> **What you need to do**:
Your answer should be the lines of the data below that contain "Beitrag".
┄┄┄┄┄┄
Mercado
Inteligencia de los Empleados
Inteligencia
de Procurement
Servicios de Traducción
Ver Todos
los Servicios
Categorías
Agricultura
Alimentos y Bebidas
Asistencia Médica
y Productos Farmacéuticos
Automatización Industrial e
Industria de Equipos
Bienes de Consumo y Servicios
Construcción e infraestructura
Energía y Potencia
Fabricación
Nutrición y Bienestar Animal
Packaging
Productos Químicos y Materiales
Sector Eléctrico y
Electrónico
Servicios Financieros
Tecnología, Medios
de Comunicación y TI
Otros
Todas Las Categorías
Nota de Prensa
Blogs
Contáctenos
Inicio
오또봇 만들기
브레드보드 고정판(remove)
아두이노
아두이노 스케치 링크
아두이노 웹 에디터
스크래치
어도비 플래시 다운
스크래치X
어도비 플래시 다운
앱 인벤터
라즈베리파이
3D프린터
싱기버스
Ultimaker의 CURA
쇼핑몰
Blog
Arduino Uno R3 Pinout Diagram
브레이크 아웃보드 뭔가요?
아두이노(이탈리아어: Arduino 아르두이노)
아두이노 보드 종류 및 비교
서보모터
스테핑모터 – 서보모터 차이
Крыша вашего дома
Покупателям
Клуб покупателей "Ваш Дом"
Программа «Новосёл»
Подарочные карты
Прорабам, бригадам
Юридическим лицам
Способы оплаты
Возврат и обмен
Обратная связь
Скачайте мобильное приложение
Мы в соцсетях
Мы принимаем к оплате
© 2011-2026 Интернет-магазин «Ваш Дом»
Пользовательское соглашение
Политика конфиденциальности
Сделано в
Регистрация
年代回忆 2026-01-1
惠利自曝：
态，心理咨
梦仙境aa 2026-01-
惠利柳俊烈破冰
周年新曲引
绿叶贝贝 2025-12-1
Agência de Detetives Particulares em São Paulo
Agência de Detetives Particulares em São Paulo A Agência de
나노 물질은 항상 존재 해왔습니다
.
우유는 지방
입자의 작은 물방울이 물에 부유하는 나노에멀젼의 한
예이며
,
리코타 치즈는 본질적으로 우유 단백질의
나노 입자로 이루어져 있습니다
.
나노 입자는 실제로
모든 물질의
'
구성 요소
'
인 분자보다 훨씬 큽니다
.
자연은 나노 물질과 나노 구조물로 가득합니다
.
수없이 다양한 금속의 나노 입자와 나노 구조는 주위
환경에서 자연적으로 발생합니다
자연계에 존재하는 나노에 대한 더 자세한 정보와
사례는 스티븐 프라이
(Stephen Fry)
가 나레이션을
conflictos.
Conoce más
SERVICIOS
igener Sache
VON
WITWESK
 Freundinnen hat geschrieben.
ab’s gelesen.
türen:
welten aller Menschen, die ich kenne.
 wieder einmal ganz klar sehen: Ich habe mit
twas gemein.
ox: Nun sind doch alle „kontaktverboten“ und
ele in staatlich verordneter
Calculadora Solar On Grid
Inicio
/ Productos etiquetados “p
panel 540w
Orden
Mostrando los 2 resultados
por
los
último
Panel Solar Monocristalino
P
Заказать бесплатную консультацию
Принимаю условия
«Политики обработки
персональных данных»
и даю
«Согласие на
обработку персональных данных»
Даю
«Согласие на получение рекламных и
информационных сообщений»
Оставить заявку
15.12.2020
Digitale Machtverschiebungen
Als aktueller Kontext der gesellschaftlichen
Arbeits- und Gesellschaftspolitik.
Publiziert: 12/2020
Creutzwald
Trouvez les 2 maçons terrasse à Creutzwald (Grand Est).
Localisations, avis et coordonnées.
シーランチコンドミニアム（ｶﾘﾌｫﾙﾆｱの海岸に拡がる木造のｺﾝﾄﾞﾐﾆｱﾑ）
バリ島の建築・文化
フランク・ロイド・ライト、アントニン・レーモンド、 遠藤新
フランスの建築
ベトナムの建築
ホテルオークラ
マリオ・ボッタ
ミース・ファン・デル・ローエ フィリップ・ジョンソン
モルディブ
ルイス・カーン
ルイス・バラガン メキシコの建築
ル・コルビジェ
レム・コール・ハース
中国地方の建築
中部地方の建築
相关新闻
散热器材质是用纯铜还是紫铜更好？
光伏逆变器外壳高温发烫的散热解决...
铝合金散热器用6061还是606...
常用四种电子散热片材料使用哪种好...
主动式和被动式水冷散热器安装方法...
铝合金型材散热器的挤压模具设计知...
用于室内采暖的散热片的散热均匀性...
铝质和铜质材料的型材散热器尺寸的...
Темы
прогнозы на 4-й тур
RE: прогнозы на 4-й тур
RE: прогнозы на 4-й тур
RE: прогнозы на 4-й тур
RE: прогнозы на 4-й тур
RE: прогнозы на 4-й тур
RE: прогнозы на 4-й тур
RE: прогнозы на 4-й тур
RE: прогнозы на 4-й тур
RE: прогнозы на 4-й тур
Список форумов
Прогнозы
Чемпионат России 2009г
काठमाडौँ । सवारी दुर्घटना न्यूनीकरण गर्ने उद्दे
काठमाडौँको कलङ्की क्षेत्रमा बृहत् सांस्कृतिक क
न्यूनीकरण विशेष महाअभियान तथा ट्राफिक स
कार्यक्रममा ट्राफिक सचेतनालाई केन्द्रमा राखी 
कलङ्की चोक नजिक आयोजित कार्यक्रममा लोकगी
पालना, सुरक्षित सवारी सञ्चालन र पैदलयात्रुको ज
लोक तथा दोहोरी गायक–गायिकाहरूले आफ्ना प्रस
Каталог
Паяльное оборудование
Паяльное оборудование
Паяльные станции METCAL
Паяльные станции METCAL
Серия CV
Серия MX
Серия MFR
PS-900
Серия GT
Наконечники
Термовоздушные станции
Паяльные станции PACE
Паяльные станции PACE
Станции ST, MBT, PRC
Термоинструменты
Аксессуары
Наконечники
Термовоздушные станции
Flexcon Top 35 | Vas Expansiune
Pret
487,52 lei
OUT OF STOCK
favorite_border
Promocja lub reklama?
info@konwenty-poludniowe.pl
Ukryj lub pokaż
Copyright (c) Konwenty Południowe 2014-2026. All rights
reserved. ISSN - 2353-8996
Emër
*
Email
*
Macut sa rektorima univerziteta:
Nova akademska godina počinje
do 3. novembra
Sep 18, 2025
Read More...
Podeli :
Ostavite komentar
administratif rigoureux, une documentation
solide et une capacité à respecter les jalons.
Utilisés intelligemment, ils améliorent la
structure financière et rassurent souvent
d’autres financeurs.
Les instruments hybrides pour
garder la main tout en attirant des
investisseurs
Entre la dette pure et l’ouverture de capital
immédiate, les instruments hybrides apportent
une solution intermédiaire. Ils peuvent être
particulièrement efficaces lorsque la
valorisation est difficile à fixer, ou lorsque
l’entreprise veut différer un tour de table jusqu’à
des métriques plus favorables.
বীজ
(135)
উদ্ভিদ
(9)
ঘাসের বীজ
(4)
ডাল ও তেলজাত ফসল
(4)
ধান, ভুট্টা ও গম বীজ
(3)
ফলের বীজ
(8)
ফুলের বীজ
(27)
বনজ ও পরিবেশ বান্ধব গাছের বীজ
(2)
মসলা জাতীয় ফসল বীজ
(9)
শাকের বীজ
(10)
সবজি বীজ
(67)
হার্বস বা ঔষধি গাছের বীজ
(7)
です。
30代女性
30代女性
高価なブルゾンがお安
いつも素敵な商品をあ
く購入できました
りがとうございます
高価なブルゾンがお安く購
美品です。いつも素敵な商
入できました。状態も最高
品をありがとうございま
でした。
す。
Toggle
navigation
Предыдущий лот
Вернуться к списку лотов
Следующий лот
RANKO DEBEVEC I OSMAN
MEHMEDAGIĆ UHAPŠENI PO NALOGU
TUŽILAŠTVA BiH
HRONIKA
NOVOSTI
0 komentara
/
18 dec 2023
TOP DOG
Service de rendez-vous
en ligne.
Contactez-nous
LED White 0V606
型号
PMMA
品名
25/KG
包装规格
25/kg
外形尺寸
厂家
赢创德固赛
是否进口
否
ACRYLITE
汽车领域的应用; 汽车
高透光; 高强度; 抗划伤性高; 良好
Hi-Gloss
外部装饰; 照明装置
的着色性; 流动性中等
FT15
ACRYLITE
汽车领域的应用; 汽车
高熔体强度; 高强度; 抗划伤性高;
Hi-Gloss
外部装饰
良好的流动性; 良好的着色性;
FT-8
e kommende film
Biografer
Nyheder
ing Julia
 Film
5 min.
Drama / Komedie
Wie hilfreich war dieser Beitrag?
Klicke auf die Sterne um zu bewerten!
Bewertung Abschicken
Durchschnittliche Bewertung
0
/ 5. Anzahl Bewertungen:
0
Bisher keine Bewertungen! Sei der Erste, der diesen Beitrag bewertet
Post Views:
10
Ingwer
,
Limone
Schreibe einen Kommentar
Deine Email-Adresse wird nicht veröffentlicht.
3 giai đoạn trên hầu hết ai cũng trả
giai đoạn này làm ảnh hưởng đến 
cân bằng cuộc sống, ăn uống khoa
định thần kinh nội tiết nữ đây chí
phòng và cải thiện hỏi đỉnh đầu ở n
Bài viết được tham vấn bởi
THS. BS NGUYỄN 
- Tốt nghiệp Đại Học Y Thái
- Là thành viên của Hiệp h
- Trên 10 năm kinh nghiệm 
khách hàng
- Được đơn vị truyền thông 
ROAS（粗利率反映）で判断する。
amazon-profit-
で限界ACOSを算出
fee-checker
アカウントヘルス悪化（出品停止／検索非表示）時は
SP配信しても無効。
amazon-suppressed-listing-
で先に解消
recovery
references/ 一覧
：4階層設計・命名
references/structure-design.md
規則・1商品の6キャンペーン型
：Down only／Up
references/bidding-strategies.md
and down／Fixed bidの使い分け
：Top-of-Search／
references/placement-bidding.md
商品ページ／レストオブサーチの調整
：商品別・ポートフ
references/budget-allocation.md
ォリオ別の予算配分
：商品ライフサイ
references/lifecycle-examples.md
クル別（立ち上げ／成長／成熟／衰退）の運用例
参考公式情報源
┄┄┄┄┄┄
> **Result**:
Wie hilfreich war dieser Beitrag?
Bisher keine Bewertungen! Sei der Erste, der diesen Beitrag bewertet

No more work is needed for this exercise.